Sounds interesting; we’ll have to see if conditions can support it. If the wind isn’t strong enough when you have the Code Zero up, it can collapse from the pressure on the front of the sail, especially when you speed up because you are surfing a swell.
We had a tiny bit of rain yesterday (Saturday), enough to get some of the salt off the decks and test the water-catching system. There’s a bimini that stretches over the back porch (the afterdeck). Philip had the sailmakers put a hole right in the center, and then under that hole he attaches a funnel, with a garden hose attached to it.

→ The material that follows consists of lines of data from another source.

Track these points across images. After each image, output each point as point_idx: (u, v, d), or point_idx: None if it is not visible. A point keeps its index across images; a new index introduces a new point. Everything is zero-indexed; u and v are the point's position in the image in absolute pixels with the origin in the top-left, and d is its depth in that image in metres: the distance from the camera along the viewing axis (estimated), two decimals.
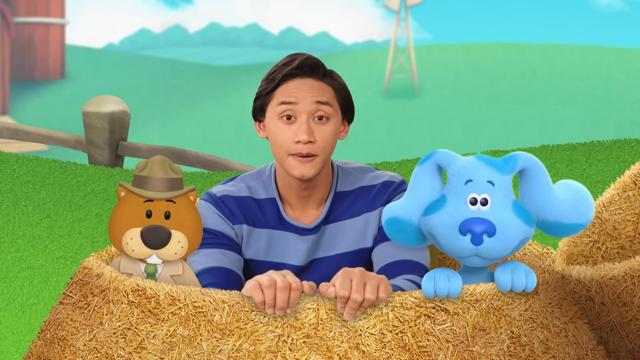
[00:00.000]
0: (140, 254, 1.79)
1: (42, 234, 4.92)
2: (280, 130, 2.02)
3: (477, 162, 1.71)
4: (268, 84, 2.05)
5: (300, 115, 2.01)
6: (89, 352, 1.71)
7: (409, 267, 2.01)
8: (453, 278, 1.66)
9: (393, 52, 26.43)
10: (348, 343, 1.64)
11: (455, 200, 1.69)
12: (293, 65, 2.03)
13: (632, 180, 2.24)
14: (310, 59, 2.05)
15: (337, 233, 2.11)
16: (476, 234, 1.64)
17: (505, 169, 1.70)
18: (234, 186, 2.13)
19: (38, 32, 24.42)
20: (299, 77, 2.03)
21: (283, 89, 2.03)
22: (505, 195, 1.68)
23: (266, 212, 2.11)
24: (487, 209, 1.67)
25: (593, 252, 2.25)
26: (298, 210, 2.11)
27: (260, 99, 2.07)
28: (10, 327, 3.76)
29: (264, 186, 2.12)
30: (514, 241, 1.66)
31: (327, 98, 2.03)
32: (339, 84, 2.07)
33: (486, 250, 1.65)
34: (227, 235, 2.07)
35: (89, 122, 6.59)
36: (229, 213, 2.09)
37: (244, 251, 2.10)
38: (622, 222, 2.25)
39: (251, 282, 1.66)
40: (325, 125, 2.02)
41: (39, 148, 15.66)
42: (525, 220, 1.67)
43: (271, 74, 2.05)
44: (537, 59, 29.59)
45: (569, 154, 5.90)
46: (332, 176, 2.13)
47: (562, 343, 1.76)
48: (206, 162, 6.44)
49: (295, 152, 2.01)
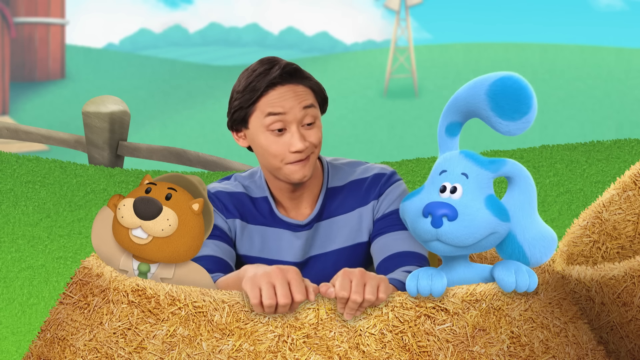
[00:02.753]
0: (128, 222, 1.77)
1: (42, 234, 4.92)
2: (272, 142, 2.02)
3: (456, 155, 1.73)
4: (249, 94, 2.02)
5: (290, 125, 2.01)
6: (89, 352, 1.71)
7: (409, 259, 2.02)
8: (436, 277, 1.66)
9: (393, 52, 26.42)
10: (348, 343, 1.64)
11: (430, 190, 1.71)
12: (275, 75, 2.01)
13: (632, 180, 2.24)
14: (289, 65, 2.04)
15: (331, 229, 2.12)
16: (436, 217, 1.65)
17: (488, 166, 1.71)
18: (229, 184, 2.15)
19: (38, 32, 24.42)
20: (280, 85, 2.02)
21: (266, 99, 2.01)
22: (479, 188, 1.69)
23: (260, 209, 2.12)
24: (457, 197, 1.68)
25: (593, 252, 2.25)
26: (290, 209, 2.12)
27: (240, 110, 2.04)
28: (10, 327, 3.76)
29: (256, 186, 2.14)
30: (477, 230, 1.66)
31: (311, 100, 2.03)
32: (314, 83, 2.07)
33: (445, 234, 1.66)
34: (220, 227, 2.08)
35: (89, 122, 6.59)
36: (222, 207, 2.10)
37: (238, 247, 2.11)
38: (622, 222, 2.25)
39: (252, 284, 1.65)
40: (314, 129, 2.03)
41: (39, 148, 15.66)
42: (496, 213, 1.67)
43: (249, 85, 2.02)
44: (537, 59, 29.59)
45: (569, 154, 5.90)
46: (323, 173, 2.14)
47: (562, 343, 1.76)
48: (206, 162, 6.43)
49: (294, 159, 2.02)
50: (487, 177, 1.70)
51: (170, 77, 30.66)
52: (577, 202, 5.19)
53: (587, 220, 2.25)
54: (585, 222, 2.25)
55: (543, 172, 5.66)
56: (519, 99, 1.68)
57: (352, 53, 34.43)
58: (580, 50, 30.66)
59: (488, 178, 1.70)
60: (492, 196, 1.70)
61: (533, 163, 5.80)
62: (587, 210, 2.26)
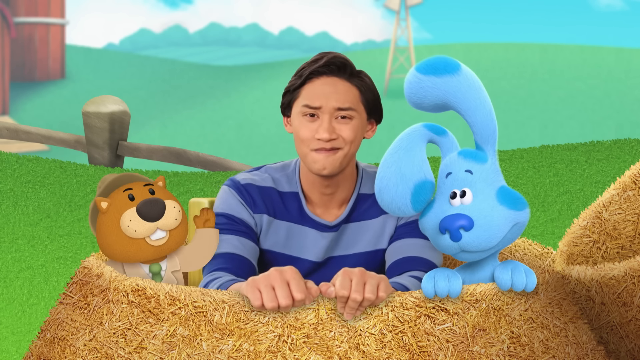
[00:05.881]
0: (143, 231, 1.77)
1: (42, 234, 4.92)
2: (303, 126, 2.02)
3: (455, 156, 1.72)
4: (296, 80, 2.05)
5: (322, 114, 2.01)
6: (89, 352, 1.71)
7: (417, 264, 2.02)
8: (453, 278, 1.66)
9: (393, 52, 26.43)
10: (348, 343, 1.64)
11: (440, 200, 1.70)
12: (320, 63, 2.03)
13: (632, 180, 2.24)
14: (338, 57, 2.05)
15: (356, 233, 2.12)
16: (453, 231, 1.65)
17: (482, 157, 1.71)
18: (258, 176, 2.13)
19: (38, 32, 24.42)
20: (325, 76, 2.03)
21: (309, 87, 2.03)
22: (487, 183, 1.69)
23: (288, 205, 2.11)
24: (468, 201, 1.67)
25: (593, 252, 2.24)
26: (320, 208, 2.11)
27: (287, 94, 2.07)
28: (10, 327, 3.76)
29: (288, 179, 2.12)
30: (498, 229, 1.66)
31: (350, 102, 2.03)
32: (365, 85, 2.06)
33: (468, 244, 1.65)
34: (247, 222, 2.07)
35: (89, 122, 6.59)
36: (251, 201, 2.09)
37: (262, 241, 2.10)
38: (622, 222, 2.25)
39: (252, 287, 1.65)
40: (348, 124, 2.02)
41: (39, 148, 15.66)
42: (511, 205, 1.67)
43: (300, 71, 2.06)
44: (537, 59, 29.61)
45: (569, 154, 5.90)
46: (357, 178, 2.13)
47: (562, 343, 1.76)
48: (206, 162, 6.44)
49: (318, 146, 2.01)
50: (490, 168, 1.70)
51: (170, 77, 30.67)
52: (577, 202, 5.19)
53: (587, 220, 2.25)
54: (585, 222, 2.24)
55: (543, 172, 5.66)
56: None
57: (352, 53, 34.44)
58: (580, 50, 30.68)
59: (491, 169, 1.70)
60: (503, 187, 1.69)
61: (533, 163, 5.80)
62: (587, 210, 2.26)
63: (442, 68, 1.68)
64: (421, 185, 1.68)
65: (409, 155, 1.69)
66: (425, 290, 1.66)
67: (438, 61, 1.68)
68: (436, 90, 1.68)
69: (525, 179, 5.56)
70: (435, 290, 1.66)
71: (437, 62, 1.68)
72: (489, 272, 1.74)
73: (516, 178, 5.57)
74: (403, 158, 1.69)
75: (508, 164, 5.78)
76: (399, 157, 1.69)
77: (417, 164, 1.68)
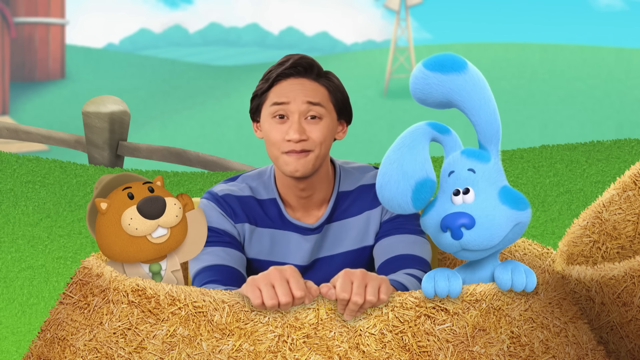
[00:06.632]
0: (144, 229, 1.77)
1: (42, 234, 4.92)
2: (273, 128, 2.02)
3: (458, 155, 1.72)
4: (263, 84, 2.05)
5: (292, 114, 2.01)
6: (89, 352, 1.71)
7: (411, 262, 2.01)
8: (453, 278, 1.66)
9: (393, 52, 26.42)
10: (348, 343, 1.64)
11: (442, 199, 1.70)
12: (286, 65, 2.03)
13: (632, 180, 2.24)
14: (304, 58, 2.05)
15: (340, 232, 2.11)
16: (454, 229, 1.64)
17: (485, 156, 1.71)
18: (236, 186, 2.13)
19: (38, 32, 24.41)
20: (292, 77, 2.03)
21: (276, 89, 2.03)
22: (490, 182, 1.69)
23: (268, 212, 2.10)
24: (470, 199, 1.67)
25: (593, 252, 2.24)
26: (299, 212, 2.11)
27: (256, 99, 2.07)
28: (10, 327, 3.76)
29: (264, 186, 2.12)
30: (499, 228, 1.65)
31: (320, 99, 2.02)
32: (333, 84, 2.06)
33: (470, 243, 1.65)
34: (230, 233, 2.07)
35: (89, 122, 6.59)
36: (231, 212, 2.08)
37: (247, 250, 2.10)
38: (622, 222, 2.25)
39: (252, 286, 1.65)
40: (318, 125, 2.02)
41: (39, 148, 15.66)
42: (513, 205, 1.67)
43: (267, 74, 2.05)
44: (537, 59, 29.60)
45: (569, 154, 5.90)
46: (335, 176, 2.13)
47: (562, 343, 1.76)
48: (206, 162, 6.43)
49: (288, 149, 2.00)
50: (493, 168, 1.70)
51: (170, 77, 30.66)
52: (577, 202, 5.19)
53: (587, 220, 2.25)
54: (585, 222, 2.24)
55: (543, 172, 5.66)
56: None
57: (352, 53, 34.43)
58: (580, 50, 30.66)
59: (494, 168, 1.70)
60: (505, 187, 1.69)
61: (533, 163, 5.80)
62: (587, 210, 2.26)
63: (449, 65, 1.68)
64: (422, 183, 1.67)
65: (411, 152, 1.69)
66: (425, 290, 1.66)
67: (445, 58, 1.68)
68: (442, 88, 1.68)
69: (525, 179, 5.56)
70: (435, 290, 1.66)
71: (445, 59, 1.68)
72: (489, 272, 1.74)
73: (516, 178, 5.57)
74: (405, 155, 1.68)
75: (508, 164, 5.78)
76: (401, 154, 1.69)
77: (420, 162, 1.68)
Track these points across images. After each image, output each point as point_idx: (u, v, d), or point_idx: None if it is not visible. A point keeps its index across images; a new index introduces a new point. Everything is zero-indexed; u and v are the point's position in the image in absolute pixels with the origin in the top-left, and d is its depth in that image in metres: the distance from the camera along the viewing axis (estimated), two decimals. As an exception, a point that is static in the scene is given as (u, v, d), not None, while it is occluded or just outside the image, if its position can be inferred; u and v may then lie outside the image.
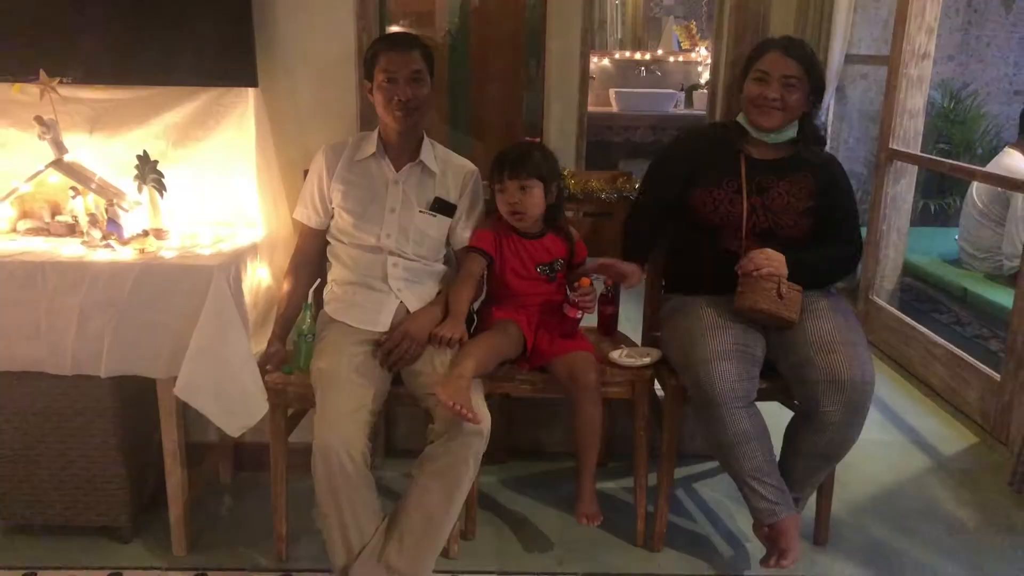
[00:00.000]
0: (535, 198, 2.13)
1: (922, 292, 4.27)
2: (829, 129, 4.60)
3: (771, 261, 2.07)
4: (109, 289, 1.97)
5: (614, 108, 5.84)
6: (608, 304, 2.47)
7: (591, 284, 2.18)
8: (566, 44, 4.65)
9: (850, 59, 4.37)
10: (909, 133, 3.70)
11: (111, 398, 2.10)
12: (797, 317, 2.08)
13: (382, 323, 2.08)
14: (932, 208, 4.81)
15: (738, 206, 2.17)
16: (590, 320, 2.42)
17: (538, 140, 2.25)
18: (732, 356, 2.02)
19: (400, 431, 2.66)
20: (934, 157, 3.91)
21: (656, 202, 2.30)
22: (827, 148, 2.33)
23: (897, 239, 3.87)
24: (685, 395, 2.12)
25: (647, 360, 2.20)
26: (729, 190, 2.18)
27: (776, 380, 2.13)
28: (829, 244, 2.22)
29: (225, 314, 1.98)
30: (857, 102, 4.64)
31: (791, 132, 2.19)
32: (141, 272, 1.97)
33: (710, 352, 2.02)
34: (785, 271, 2.09)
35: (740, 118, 2.22)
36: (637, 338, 2.53)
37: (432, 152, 2.21)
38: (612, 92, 5.85)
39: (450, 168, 2.23)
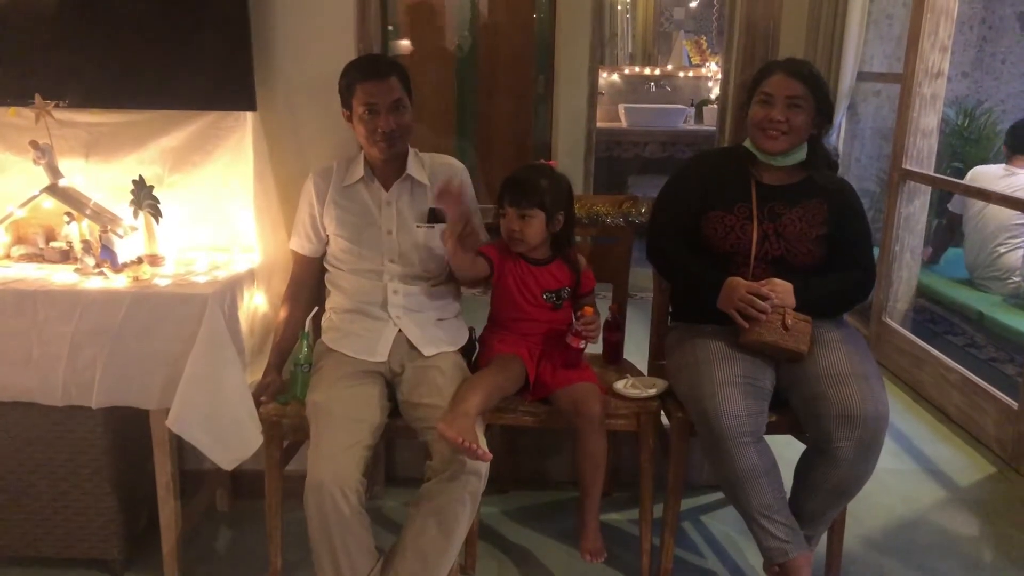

As the water comes down on the bimini, it ends up in a bucket via the funnel and garden hose. We got two buckets full; the first one wasn’t very clean because the bimini needed washing – it still had dirt on it from the V&A waterfront berth, with all the fires and shipbuilding grime. The second bucket was much better. I’ll use this water for washing the clothes.
On Monday, we will have been at sea for three weeks. It’s getting a little warmer (was 85 Saturday) and more humid as we go north, but it’s still nice in the pilothouse, where the breeze is assured as long as we are moving.
And, that’s what we’re still doing: Moving!
Happy Mother’s Day and a big hug to all the Moms reading this!